── Dataset rows ──
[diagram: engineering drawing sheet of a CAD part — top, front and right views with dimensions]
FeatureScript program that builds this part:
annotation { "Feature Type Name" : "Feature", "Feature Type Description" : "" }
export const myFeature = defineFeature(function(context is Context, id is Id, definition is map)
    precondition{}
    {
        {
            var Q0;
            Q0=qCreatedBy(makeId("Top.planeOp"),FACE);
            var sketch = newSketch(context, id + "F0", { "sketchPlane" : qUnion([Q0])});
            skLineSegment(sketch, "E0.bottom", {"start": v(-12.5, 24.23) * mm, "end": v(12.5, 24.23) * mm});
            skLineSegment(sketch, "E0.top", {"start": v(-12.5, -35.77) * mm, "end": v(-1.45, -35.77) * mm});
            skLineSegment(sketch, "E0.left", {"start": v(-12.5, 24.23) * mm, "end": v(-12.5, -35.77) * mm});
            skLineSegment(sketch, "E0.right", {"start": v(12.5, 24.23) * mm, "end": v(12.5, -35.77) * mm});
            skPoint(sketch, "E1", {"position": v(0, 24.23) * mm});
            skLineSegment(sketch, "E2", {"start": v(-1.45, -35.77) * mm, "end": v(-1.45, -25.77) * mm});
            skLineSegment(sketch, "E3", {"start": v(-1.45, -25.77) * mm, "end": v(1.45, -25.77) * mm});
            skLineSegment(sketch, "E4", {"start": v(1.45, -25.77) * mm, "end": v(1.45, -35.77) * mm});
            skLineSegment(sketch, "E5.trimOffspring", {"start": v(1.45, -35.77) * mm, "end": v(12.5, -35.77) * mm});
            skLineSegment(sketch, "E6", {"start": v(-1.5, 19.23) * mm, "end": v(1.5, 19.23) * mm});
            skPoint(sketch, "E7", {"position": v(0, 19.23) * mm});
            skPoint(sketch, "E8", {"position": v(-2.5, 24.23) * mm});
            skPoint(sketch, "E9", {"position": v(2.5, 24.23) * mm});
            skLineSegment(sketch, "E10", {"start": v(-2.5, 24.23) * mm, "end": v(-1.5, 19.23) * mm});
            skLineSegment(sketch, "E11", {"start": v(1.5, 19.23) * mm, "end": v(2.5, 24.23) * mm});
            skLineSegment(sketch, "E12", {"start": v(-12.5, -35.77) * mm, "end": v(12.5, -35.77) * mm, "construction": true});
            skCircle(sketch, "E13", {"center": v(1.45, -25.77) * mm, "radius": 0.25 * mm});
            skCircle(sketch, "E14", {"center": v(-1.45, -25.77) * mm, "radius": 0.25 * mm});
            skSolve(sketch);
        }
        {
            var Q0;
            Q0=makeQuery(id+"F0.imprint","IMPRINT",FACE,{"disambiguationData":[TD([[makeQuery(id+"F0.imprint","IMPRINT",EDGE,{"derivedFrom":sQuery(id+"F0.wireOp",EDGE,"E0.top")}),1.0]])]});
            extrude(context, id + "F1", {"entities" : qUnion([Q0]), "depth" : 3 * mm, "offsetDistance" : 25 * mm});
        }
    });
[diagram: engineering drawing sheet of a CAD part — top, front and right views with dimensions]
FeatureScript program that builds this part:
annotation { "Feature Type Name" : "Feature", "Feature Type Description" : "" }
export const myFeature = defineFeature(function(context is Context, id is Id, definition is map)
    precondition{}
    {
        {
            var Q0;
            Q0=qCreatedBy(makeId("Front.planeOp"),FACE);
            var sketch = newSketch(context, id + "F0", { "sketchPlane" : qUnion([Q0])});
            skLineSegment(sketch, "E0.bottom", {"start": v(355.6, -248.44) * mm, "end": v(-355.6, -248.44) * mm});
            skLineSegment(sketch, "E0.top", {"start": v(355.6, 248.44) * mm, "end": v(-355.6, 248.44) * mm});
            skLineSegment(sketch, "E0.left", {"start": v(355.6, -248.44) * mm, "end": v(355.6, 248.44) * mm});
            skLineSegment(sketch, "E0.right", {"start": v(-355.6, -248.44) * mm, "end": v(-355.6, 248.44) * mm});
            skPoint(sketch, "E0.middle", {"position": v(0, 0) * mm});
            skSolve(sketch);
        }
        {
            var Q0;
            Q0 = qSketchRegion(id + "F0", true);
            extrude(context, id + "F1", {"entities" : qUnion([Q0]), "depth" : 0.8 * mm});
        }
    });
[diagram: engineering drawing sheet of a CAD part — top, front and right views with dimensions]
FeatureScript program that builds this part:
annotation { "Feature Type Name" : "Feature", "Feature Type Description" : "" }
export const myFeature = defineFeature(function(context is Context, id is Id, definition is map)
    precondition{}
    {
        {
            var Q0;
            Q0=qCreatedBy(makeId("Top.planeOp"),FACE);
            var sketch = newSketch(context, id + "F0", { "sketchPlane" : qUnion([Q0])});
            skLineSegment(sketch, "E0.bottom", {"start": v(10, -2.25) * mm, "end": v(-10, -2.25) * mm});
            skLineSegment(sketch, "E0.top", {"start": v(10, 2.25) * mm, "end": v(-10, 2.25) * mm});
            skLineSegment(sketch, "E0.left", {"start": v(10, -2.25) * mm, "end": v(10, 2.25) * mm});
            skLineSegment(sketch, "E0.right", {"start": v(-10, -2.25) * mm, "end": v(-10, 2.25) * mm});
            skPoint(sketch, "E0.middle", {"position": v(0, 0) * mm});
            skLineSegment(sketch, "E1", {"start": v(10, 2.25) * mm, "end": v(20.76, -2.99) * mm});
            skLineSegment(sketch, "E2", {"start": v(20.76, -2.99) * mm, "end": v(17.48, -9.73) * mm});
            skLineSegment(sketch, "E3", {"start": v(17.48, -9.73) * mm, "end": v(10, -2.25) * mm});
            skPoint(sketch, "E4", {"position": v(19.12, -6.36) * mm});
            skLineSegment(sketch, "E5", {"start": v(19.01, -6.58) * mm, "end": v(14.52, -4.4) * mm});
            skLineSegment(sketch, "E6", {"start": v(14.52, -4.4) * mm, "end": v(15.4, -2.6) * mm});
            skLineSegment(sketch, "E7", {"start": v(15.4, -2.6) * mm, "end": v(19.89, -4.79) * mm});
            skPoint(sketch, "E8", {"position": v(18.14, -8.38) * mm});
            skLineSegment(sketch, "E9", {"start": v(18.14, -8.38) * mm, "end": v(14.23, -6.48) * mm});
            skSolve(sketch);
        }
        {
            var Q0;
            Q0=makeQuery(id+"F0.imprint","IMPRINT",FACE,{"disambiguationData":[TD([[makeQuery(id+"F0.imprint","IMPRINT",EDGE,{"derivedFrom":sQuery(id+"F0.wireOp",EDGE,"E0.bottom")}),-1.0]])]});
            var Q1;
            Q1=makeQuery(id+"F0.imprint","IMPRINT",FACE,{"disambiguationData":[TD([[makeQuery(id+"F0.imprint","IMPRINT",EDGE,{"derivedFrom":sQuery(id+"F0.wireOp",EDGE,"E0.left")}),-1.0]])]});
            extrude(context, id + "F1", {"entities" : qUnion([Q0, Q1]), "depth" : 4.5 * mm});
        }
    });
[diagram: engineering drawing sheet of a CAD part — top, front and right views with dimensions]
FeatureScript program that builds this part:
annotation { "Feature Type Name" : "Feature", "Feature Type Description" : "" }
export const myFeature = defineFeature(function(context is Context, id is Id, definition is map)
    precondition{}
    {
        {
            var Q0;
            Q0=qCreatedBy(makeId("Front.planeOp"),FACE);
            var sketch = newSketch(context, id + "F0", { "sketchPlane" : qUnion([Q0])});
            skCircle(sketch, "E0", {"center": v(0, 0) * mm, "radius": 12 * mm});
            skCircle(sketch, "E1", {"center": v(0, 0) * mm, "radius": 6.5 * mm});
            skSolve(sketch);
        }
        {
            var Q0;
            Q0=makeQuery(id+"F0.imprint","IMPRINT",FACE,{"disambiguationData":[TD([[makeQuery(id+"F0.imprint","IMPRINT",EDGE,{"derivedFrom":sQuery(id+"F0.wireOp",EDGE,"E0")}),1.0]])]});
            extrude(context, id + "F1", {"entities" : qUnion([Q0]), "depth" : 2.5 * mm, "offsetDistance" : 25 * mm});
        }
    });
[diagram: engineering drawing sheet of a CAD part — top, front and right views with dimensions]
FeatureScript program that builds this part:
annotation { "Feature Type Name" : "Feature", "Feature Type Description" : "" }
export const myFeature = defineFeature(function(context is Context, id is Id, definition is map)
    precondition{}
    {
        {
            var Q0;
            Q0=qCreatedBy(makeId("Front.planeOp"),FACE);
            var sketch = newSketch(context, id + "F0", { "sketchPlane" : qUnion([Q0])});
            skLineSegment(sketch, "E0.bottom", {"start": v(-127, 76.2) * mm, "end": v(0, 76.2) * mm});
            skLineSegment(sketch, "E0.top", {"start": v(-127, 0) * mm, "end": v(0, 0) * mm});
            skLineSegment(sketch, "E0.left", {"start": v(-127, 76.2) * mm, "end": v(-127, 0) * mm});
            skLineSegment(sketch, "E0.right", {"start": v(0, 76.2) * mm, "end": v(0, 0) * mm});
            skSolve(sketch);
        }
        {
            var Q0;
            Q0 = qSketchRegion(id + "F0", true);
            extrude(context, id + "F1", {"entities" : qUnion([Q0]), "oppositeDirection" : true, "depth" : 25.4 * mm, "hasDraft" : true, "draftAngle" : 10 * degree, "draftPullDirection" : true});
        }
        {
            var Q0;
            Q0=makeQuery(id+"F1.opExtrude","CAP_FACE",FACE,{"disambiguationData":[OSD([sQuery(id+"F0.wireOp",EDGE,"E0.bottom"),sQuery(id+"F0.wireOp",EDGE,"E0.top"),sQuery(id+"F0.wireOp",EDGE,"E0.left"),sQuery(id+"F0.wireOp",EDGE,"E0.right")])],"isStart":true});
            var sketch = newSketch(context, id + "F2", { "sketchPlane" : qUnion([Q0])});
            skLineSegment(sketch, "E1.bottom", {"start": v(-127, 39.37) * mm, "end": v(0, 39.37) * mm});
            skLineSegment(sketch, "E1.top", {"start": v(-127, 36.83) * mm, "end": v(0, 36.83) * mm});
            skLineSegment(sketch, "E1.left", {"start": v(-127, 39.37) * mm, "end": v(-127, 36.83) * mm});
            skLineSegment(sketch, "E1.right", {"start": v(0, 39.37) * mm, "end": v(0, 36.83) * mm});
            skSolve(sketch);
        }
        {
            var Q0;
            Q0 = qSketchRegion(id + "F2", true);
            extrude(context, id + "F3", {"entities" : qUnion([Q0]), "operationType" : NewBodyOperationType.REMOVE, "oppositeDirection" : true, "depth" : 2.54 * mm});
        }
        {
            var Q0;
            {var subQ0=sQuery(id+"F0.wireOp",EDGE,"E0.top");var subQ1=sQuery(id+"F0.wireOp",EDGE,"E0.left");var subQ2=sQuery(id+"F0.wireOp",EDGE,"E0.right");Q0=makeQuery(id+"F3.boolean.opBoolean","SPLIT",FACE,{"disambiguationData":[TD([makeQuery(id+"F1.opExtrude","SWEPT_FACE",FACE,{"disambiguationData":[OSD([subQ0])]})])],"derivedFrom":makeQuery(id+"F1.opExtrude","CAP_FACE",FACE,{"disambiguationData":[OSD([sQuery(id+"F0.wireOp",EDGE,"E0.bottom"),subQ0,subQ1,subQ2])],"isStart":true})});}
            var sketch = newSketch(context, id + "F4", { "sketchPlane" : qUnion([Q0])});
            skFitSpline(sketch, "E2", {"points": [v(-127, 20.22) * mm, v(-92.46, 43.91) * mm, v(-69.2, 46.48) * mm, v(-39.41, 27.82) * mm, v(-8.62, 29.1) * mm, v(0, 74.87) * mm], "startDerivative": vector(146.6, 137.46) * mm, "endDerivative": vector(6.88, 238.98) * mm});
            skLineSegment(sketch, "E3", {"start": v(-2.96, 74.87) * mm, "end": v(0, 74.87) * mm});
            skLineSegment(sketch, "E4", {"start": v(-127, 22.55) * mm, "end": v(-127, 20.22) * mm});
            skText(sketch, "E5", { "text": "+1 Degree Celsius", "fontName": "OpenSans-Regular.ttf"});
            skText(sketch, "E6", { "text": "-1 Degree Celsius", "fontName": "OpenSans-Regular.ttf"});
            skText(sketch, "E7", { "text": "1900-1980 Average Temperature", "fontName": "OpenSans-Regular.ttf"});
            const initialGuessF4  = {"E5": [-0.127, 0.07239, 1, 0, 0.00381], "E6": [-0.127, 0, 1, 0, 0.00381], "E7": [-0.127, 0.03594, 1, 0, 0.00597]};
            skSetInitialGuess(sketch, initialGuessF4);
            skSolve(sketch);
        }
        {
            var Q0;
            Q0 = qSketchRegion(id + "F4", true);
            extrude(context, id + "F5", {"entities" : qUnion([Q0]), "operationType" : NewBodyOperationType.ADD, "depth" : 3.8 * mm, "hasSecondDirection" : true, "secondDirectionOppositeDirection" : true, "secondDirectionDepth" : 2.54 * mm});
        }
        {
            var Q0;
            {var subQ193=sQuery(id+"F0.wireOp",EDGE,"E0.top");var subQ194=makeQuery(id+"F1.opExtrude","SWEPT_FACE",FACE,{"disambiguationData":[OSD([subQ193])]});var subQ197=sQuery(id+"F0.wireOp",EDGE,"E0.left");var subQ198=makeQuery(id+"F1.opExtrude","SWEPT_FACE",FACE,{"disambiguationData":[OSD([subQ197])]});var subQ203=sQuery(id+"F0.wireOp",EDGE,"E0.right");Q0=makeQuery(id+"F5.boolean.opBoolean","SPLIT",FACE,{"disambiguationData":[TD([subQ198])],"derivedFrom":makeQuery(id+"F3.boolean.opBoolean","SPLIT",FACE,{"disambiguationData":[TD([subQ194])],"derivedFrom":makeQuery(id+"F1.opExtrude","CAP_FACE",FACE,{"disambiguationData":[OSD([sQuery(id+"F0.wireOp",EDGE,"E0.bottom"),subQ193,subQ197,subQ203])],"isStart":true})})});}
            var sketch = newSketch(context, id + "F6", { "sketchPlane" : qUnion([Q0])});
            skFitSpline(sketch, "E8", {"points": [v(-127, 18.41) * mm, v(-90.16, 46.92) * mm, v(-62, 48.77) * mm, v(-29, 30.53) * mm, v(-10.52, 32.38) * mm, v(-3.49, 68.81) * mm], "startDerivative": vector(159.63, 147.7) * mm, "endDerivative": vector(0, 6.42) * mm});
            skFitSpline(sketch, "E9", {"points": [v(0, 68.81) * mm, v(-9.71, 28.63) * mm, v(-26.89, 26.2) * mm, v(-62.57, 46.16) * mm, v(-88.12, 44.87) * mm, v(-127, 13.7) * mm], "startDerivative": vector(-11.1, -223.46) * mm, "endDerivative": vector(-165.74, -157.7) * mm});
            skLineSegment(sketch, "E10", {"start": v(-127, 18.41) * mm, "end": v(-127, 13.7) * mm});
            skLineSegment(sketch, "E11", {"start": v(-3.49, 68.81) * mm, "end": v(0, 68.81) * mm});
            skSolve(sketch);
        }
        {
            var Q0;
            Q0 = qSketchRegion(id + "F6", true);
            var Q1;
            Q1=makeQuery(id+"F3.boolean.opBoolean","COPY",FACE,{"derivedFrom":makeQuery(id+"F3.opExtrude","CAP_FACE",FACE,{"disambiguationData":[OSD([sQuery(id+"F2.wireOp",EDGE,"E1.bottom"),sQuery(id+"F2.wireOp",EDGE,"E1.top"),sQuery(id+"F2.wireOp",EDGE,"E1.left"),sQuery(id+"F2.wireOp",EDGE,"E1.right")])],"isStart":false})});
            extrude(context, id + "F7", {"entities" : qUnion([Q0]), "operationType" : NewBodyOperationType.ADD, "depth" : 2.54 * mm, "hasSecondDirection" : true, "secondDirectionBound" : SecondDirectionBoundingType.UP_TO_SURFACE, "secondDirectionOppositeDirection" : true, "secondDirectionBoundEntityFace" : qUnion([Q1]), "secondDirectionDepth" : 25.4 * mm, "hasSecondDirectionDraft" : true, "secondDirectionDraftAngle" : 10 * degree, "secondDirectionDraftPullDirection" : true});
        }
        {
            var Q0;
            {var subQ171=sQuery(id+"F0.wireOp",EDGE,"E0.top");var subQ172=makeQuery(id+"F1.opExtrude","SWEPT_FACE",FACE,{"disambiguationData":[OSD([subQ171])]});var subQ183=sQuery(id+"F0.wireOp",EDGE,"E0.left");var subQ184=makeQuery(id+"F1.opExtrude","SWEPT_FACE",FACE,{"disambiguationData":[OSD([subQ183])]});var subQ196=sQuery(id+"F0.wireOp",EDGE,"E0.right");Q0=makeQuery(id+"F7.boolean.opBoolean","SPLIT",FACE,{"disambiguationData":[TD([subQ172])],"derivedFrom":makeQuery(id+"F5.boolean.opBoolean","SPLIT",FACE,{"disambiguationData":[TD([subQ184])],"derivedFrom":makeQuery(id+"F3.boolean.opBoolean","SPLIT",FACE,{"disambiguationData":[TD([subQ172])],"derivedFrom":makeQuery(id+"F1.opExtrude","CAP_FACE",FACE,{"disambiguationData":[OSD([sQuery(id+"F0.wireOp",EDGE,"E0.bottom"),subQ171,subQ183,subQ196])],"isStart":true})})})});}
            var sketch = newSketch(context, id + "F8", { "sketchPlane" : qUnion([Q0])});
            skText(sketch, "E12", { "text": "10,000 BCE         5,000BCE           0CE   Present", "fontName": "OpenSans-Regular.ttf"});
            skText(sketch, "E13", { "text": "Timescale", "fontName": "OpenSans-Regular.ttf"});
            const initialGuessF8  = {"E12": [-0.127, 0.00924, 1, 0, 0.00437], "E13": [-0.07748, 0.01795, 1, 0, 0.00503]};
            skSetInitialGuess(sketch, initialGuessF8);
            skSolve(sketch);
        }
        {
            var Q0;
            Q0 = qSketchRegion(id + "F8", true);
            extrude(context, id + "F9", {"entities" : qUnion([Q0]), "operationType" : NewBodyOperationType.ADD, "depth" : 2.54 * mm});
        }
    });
───
## Your instructions
How many lines of the material above contain the string "skPoint"? Give only the number.

## Reply to the exercise
8